→ **Task details**: Copy the text of all the rows below, changing "Subscribe" to "Sign up" and leaving everything else as it is. Omit the pictures from your answer.

• • •

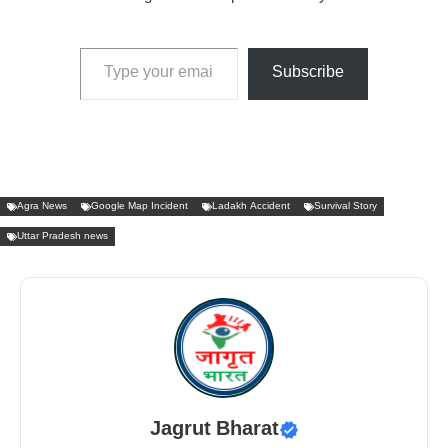
Type your email…
Subscribe
Agra News
Google Map Incident
Ladakh Accident
Survival Story
Uttar Pradesh news
Jagrut Bharat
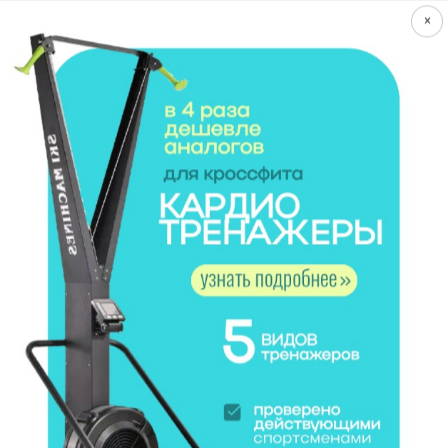
×
4. Взрывные подтягивания
После того как вы освоите подтягивания до груди
в количестве от 10 повторений на 4 подхода,
следует перейти на новый этап - взрывные или
плиометрические подтягивания.
Выполняйте подтягивания стараясь подлететь как
можно выше над турником, за параллель
перекладины.
Выполняйте не более трёх/пяти повторений за
один подход. Количество подходов от пяти до
семи.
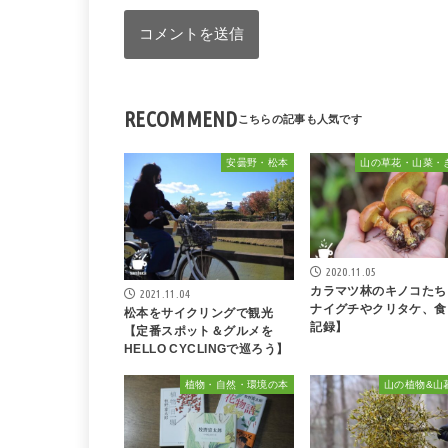
RECOMMEND
安曇野・松本
山の草花・山菜・
2020.11.05
カラマツ林のキノコたち
2021.11.04
ナイグチやクリタケ、食
松本をサイクリングで観光
記録】
【定番スポット＆グルメを
HELLO CYCLINGで巡ろう】
植物・自然・環境の本
山の植物&山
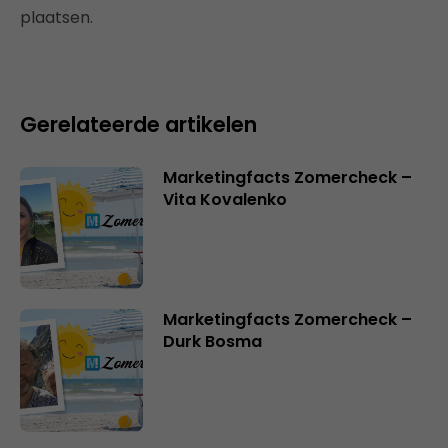
plaatsen.
Gerelateerde artikelen
Marketingfacts Zomercheck –
Vita Kovalenko
Marketingfacts Zomercheck –
Durk Bosma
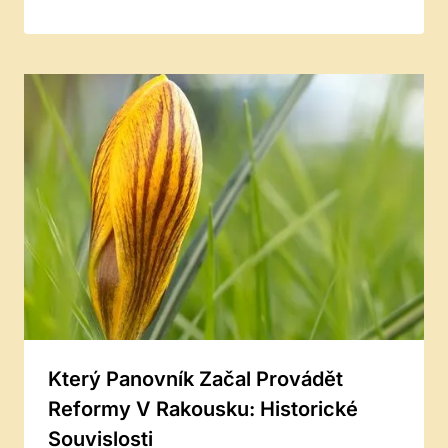
Který Panovník Začal Provádět
Reformy V Rakousku: Historické
Souvislosti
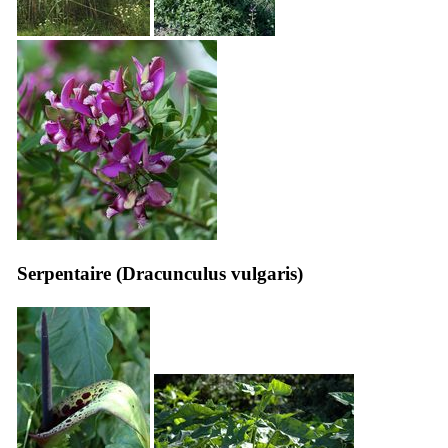
Serpentaire (
Dracunculus vulgaris
)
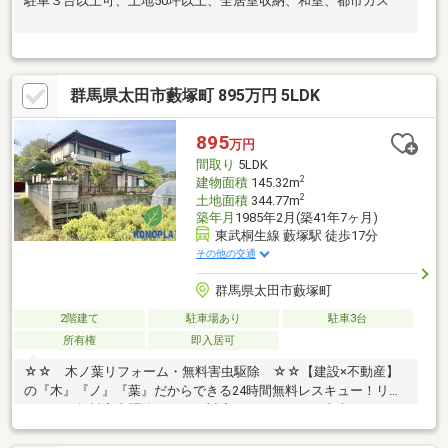
駐車３台以上可、土地50坪以上、全居室収納、和室、都市ガス
群馬県太田市藪塚町 895万円 5LDK
895
万円
間取り
5LDK
2
建物面積
145.32m
2
土地面積
344.77m
築年月
1985年2月(築41年7ヶ月)
東武桐生線 藪塚駅 徒歩17分
その他の交通
群馬県太田市藪塚町
2階建て
駐車場あり
駐車3台
所有権
即入居可
☆☆ 木ノ葉リフォーム・無料害虫駆除 ☆☆【建設×不動産】
の『木』『ノ』『葉』だからできる24時間無料レスキュー！リフ
ォーム・無料害虫駆除サビース対応しております！中古でもアフ
ターサービスがついており、住んでからの安心をずっとお届けし
ます！内覧時に、無料相談・お見積りも物件ごとに作成可能！！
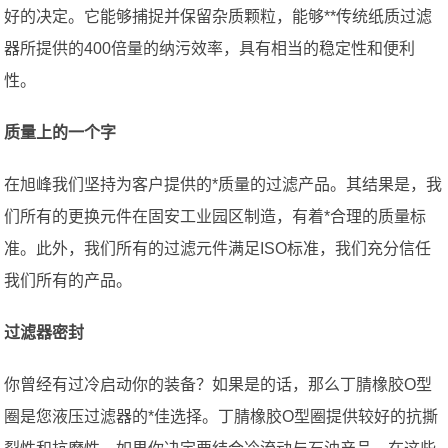
好的决定。它能够捕捉并保留杂质颗粒，能够**传统纸质过滤
器所提供的400倍量的纳污效率，具有相当的稳定性和便利
性。
质量上的一个字
在旭峰我们坚持为客户提供的*质量的过滤产品。其结果是，我
们所有的更换元件在固安工业园区制造，有着*合理的质量标
准。此外，我们所有的过滤元件满足ISO标准，我们充分信任
我们所有的产品。
过滤器密封
你曾经有过冷启动你的装备？如果是的话，那么丁腈橡胶O型
圈是您液压过滤器的*佳选择。丁腈橡胶O型圈提供较好的抗撕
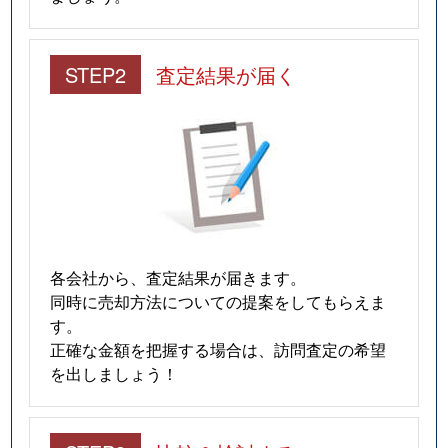
STEP2
査定結果が届く
各会社から、査定結果が届きます。
同時に売却方法についての提案をしてもらえま
す。
正確な金額を把握する場合は、訪問査定の希望
を出しましょう！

• • •

→ **Answer to the exercise**:
Type your email…
Sign up
Agra News
Google Map Incident
Ladakh Accident
Survival Story
Uttar Pradesh news
Jagrut Bharat
×
4. Взрывные подтягивания
После того как вы освоите подтягивания до груди
в количестве от 10 повторений на 4 подхода,
следует перейти на новый этап - взрывные или
плиометрические подтягивания.
Выполняйте подтягивания стараясь подлететь как
можно выше над турником, за параллель
перекладины.
Выполняйте не более трёх/пяти повторений за
один подход. Количество подходов от пяти до
семи.
RECOMMEND
安曇野・松本
山の草花・山菜・
2020.11.05
カラマツ林のキノコたち
2021.11.04
ナイグチやクリタケ、食
松本をサイクリングで観光
記録】
【定番スポット＆グルメを
HELLO CYCLINGで巡ろう】
植物・自然・環境の本
山の植物&山
plaatsen.
Gerelateerde artikelen
Marketingfacts Zomercheck –
Vita Kovalenko
Marketingfacts Zomercheck –
Durk Bosma
Který Panovník Začal Provádět
Reformy V Rakousku: Historické
Souvislosti
Serpentaire (
Dracunculus vulgaris
)
駐車３台以上可、土地50坪以上、全居室収納、和室、都市ガス
群馬県太田市藪塚町 895万円 5LDK
895
万円
間取り
5LDK
2
建物面積
145.32m
2
土地面積
344.77m
築年月
1985年2月(築41年7ヶ月)
東武桐生線 藪塚駅 徒歩17分
その他の交通
群馬県太田市藪塚町
2階建て
駐車場あり
駐車3台
所有権
即入居可
☆☆ 木ノ葉リフォーム・無料害虫駆除 ☆☆【建設×不動産】
の『木』『ノ』『葉』だからできる24時間無料レスキュー！リフ
ォーム・無料害虫駆除サビース対応しております！中古でもアフ
ターサービスがついており、住んでからの安心をずっとお届けし
ます！内覧時に、無料相談・お見積りも物件ごとに作成可能！！
好的决定。它能够捕捉并保留杂质颗粒，能够**传统纸质过滤
器所提供的400倍量的纳污效率，具有相当的稳定性和便利
性。
质量上的一个字
在旭峰我们坚持为客户提供的*质量的过滤产品。其结果是，我
们所有的更换元件在固安工业园区制造，有着*合理的质量标
准。此外，我们所有的过滤元件满足ISO标准，我们充分信任
我们所有的产品。
过滤器密封
你曾经有过冷启动你的装备？如果是的话，那么丁腈橡胶O型
圈是您液压过滤器的*佳选择。丁腈橡胶O型圈提供较好的抗撕
STEP2
査定結果が届く
各会社から、査定結果が届きます。
同時に売却方法についての提案をしてもらえま
す。
正確な金額を把握する場合は、訪問査定の希望
を出しましょう！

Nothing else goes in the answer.